Exercise> List every line of the records containing the string "SPLIT". Case matters.

The records>
╭──
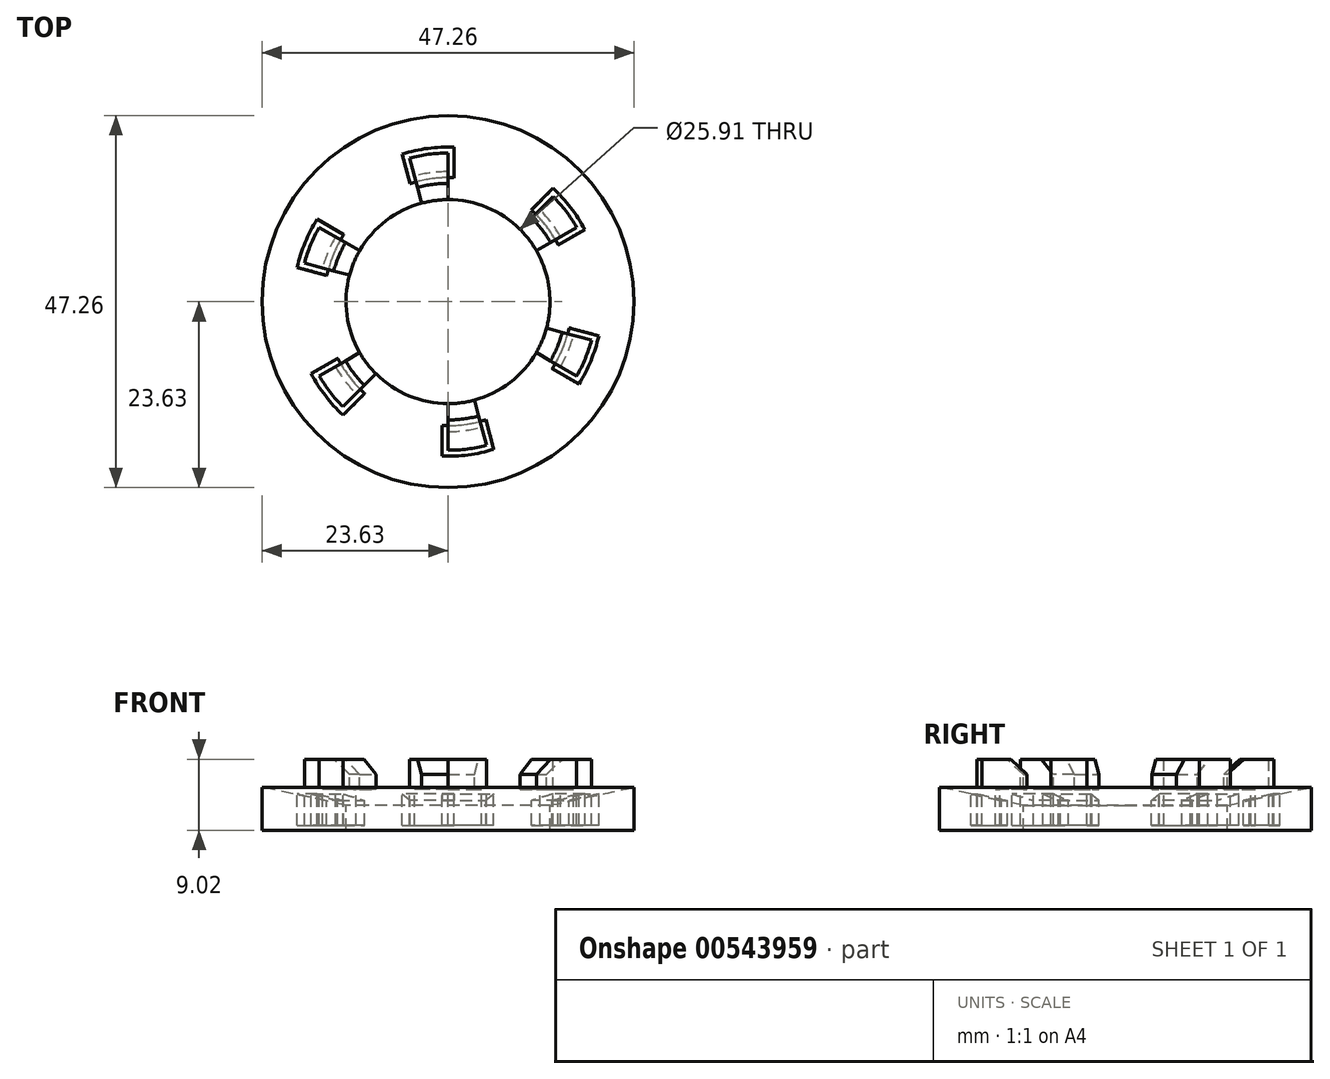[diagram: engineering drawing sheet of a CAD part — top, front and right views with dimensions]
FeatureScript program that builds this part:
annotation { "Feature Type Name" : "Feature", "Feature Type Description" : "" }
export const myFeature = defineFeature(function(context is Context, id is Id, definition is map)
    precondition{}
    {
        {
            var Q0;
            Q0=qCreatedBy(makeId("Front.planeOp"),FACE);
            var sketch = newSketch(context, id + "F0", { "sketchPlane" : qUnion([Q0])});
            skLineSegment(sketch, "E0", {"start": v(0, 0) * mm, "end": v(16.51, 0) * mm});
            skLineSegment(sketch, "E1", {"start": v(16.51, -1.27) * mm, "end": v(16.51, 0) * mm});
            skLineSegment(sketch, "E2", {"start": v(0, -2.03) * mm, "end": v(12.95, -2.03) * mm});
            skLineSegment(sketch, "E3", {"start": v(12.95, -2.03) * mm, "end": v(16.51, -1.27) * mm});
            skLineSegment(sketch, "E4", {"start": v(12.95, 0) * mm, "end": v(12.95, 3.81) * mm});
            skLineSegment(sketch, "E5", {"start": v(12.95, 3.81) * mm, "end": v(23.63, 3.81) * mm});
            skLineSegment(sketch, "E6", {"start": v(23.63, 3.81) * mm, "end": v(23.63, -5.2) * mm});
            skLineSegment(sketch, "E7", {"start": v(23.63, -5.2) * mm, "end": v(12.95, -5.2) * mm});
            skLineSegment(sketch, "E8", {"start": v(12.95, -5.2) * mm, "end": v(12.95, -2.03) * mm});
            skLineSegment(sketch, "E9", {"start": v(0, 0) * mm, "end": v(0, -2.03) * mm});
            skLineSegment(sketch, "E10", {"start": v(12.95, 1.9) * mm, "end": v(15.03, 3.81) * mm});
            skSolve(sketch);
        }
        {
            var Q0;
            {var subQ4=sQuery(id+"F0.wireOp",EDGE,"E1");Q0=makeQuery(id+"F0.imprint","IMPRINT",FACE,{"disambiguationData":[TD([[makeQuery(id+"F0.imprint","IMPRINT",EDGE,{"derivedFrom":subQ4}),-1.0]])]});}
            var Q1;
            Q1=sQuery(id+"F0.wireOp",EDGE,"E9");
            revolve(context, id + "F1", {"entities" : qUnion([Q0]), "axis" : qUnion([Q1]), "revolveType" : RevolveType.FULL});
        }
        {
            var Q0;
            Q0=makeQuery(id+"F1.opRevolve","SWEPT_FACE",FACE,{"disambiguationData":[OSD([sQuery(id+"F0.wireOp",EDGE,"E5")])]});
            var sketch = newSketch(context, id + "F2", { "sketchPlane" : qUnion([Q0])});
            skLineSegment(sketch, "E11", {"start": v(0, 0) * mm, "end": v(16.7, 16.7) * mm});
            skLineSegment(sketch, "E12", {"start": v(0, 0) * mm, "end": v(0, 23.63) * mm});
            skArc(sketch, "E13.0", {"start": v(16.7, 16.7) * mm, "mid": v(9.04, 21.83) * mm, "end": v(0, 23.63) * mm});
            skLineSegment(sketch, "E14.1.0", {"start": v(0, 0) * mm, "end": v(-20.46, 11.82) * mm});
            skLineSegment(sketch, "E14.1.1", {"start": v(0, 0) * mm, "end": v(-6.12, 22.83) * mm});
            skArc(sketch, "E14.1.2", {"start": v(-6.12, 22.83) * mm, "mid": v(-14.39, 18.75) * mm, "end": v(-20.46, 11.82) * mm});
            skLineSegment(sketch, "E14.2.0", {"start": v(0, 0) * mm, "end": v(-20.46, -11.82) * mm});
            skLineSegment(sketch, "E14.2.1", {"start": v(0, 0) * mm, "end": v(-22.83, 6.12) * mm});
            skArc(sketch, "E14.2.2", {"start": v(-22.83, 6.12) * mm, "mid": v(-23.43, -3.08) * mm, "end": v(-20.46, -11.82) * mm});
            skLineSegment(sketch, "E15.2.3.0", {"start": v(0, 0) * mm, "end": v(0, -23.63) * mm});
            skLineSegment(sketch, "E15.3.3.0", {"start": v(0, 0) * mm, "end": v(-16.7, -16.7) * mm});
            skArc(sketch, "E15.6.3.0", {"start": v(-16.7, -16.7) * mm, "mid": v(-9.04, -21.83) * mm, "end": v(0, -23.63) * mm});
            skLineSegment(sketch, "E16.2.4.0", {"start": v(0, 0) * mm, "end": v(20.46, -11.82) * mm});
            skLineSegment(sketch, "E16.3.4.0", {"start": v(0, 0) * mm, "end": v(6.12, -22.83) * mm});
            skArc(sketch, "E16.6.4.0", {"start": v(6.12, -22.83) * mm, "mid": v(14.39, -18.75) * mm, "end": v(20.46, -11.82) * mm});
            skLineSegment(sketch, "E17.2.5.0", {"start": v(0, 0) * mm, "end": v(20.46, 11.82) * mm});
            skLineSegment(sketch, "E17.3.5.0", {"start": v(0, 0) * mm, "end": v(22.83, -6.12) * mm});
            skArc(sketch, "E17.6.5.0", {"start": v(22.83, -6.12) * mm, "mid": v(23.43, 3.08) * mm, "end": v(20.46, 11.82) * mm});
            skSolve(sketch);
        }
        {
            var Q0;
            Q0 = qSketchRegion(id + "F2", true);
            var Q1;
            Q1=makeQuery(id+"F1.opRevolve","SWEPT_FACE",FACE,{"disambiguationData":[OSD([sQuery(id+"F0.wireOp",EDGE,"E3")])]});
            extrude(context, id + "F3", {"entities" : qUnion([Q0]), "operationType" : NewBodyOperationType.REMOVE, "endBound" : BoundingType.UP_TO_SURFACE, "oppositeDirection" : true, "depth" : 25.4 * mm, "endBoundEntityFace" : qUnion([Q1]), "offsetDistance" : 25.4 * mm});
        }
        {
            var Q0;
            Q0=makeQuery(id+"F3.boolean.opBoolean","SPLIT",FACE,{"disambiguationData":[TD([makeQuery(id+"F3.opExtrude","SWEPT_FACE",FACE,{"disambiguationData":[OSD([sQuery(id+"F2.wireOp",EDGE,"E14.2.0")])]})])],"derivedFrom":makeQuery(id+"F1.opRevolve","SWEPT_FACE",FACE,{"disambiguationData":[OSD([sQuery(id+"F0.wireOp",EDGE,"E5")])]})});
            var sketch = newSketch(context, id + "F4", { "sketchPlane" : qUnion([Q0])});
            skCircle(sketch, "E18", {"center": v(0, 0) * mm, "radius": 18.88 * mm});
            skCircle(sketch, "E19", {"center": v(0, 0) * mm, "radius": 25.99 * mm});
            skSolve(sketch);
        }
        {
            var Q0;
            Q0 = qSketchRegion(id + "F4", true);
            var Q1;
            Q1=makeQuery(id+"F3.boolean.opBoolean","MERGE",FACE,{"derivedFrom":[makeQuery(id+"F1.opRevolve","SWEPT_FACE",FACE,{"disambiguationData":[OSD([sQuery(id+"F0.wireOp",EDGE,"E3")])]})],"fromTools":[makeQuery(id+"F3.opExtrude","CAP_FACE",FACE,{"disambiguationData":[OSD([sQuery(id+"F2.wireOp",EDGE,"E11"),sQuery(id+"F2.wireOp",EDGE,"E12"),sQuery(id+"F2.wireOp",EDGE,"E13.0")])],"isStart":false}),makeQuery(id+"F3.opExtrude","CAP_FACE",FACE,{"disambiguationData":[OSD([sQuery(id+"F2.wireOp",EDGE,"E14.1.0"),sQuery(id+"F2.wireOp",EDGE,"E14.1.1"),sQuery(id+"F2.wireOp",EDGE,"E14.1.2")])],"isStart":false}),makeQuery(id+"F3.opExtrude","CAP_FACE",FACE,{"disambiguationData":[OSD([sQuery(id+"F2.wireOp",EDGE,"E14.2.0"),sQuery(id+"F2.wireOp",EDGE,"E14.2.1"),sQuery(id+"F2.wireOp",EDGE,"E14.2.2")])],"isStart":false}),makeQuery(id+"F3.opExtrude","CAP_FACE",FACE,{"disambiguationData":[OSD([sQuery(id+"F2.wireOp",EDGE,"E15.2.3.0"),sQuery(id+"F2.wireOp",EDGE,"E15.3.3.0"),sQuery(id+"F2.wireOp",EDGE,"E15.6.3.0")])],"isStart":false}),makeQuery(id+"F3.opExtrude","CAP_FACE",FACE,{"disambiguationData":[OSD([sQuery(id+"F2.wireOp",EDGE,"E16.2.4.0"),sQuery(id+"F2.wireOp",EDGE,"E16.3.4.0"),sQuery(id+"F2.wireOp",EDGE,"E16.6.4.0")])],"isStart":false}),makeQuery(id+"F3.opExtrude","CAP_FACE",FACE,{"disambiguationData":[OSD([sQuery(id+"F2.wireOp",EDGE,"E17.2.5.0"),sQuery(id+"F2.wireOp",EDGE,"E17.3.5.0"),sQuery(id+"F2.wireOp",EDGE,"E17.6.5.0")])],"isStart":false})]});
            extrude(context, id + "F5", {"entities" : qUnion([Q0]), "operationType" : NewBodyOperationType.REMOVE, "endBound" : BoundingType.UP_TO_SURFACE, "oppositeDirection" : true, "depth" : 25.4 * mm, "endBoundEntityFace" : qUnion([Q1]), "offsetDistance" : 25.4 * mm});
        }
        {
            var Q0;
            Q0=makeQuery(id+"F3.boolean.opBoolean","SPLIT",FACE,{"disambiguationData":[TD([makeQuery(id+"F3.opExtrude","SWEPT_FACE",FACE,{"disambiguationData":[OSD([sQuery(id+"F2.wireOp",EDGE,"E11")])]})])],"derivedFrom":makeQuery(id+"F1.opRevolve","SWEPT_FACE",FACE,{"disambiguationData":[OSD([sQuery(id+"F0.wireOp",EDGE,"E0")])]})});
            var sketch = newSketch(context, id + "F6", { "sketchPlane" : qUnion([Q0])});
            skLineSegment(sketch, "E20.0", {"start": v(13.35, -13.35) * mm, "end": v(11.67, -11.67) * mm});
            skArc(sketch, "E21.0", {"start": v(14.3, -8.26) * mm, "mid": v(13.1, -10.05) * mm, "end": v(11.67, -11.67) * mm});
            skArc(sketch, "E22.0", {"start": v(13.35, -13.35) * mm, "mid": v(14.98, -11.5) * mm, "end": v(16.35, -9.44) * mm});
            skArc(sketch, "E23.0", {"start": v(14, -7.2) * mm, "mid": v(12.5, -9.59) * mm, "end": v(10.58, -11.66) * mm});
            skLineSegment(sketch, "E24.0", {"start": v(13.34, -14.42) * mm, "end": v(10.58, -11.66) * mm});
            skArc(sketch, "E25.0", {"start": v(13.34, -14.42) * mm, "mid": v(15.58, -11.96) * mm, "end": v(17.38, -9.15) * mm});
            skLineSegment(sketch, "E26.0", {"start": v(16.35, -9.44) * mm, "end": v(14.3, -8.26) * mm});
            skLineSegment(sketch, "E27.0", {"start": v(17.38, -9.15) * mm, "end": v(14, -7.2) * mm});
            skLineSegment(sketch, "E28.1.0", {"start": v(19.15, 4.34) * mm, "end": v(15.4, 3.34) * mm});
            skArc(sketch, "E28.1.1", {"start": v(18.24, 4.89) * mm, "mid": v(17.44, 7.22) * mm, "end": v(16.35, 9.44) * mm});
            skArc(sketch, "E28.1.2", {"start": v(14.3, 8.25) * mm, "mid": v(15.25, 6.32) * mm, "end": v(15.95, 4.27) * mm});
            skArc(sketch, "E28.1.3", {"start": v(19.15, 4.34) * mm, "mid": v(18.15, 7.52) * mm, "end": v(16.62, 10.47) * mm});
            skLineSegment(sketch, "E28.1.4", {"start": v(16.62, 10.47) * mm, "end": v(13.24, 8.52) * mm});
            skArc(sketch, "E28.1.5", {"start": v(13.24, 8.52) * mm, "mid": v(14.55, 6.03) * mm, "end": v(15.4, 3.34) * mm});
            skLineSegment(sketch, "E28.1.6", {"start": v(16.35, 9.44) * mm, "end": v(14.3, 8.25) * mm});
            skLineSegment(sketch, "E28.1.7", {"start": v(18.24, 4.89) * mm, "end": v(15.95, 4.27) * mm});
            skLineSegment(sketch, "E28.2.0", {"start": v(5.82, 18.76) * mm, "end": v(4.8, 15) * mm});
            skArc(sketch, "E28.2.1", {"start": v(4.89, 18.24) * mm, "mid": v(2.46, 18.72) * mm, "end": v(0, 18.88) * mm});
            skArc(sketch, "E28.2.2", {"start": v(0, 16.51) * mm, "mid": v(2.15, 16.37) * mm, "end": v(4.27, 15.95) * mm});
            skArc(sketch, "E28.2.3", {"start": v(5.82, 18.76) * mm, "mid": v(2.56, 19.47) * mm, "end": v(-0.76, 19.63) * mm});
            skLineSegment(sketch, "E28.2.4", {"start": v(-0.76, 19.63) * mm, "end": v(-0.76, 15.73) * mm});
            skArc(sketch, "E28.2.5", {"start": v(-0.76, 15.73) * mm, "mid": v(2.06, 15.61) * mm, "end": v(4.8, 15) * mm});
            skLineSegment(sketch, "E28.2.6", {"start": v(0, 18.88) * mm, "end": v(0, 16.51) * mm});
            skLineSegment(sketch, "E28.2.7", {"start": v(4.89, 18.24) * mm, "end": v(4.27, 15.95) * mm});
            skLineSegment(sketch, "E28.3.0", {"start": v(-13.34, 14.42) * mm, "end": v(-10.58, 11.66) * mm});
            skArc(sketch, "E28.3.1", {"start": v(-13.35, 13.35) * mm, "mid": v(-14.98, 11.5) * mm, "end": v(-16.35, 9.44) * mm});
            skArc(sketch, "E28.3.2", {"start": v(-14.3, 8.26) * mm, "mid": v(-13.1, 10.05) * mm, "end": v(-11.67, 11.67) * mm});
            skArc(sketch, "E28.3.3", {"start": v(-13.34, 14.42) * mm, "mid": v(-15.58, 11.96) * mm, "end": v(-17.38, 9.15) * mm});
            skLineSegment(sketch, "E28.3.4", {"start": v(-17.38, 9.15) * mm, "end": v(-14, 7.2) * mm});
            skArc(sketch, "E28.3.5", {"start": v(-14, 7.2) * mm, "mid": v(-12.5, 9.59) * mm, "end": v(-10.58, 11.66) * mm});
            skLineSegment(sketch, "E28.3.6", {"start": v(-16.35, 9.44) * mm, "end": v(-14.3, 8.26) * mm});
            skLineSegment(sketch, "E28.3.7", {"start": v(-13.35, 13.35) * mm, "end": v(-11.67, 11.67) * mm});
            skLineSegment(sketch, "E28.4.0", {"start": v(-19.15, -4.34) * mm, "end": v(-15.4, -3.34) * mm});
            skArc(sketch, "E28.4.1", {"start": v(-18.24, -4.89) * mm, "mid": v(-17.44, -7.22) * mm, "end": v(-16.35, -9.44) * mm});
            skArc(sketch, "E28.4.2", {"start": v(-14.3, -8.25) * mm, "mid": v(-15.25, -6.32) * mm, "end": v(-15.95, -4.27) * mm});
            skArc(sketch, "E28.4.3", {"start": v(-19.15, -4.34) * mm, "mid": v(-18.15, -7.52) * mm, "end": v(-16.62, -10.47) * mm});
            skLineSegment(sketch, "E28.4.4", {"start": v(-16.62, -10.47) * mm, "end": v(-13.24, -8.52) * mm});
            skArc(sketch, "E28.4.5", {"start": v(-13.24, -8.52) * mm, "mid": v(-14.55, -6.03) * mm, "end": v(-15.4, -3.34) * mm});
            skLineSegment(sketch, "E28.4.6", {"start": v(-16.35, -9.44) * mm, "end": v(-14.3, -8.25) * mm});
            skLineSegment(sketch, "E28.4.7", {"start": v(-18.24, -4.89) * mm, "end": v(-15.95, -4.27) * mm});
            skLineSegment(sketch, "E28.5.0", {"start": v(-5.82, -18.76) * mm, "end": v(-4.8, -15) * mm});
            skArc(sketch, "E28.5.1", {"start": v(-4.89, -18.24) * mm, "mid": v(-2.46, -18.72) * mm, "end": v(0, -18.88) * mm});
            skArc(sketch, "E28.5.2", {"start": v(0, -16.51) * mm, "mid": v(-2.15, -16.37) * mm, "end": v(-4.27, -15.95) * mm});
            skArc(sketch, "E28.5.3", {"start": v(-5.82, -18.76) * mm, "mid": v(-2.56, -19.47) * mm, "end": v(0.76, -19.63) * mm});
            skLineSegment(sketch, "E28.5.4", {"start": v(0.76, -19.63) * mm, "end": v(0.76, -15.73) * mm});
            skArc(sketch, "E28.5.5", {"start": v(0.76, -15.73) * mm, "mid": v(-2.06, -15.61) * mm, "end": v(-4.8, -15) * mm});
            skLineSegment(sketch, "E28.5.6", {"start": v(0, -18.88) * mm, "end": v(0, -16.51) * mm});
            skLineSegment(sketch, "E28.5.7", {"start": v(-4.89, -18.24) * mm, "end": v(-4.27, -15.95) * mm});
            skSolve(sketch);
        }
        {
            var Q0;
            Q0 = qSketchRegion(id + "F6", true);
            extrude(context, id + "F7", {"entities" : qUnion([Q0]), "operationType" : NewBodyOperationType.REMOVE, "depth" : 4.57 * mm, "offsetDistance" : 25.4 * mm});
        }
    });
╰──
The answer>
            Q0=makeQuery(id+"F3.boolean.opBoolean","SPLIT",FACE,{"disambiguationData":[TD([makeQuery(id+"F3.opExtrude","SWEPT_FACE",FACE,{"disambiguationData":[OSD([sQuery(id+"F2.wireOp",EDGE,"E14.2.0")])]})])],"derivedFrom":makeQuery(id+"F1.opRevolve","SWEPT_FACE",FACE,{"disambiguationData":[OSD([sQuery(id+"F0.wireOp",EDGE,"E5")])]})});
            Q0=makeQuery(id+"F3.boolean.opBoolean","SPLIT",FACE,{"disambiguationData":[TD([makeQuery(id+"F3.opExtrude","SWEPT_FACE",FACE,{"disambiguationData":[OSD([sQuery(id+"F2.wireOp",EDGE,"E11")])]})])],"derivedFrom":makeQuery(id+"F1.opRevolve","SWEPT_FACE",FACE,{"disambiguationData":[OSD([sQuery(id+"F0.wireOp",EDGE,"E0")])]})});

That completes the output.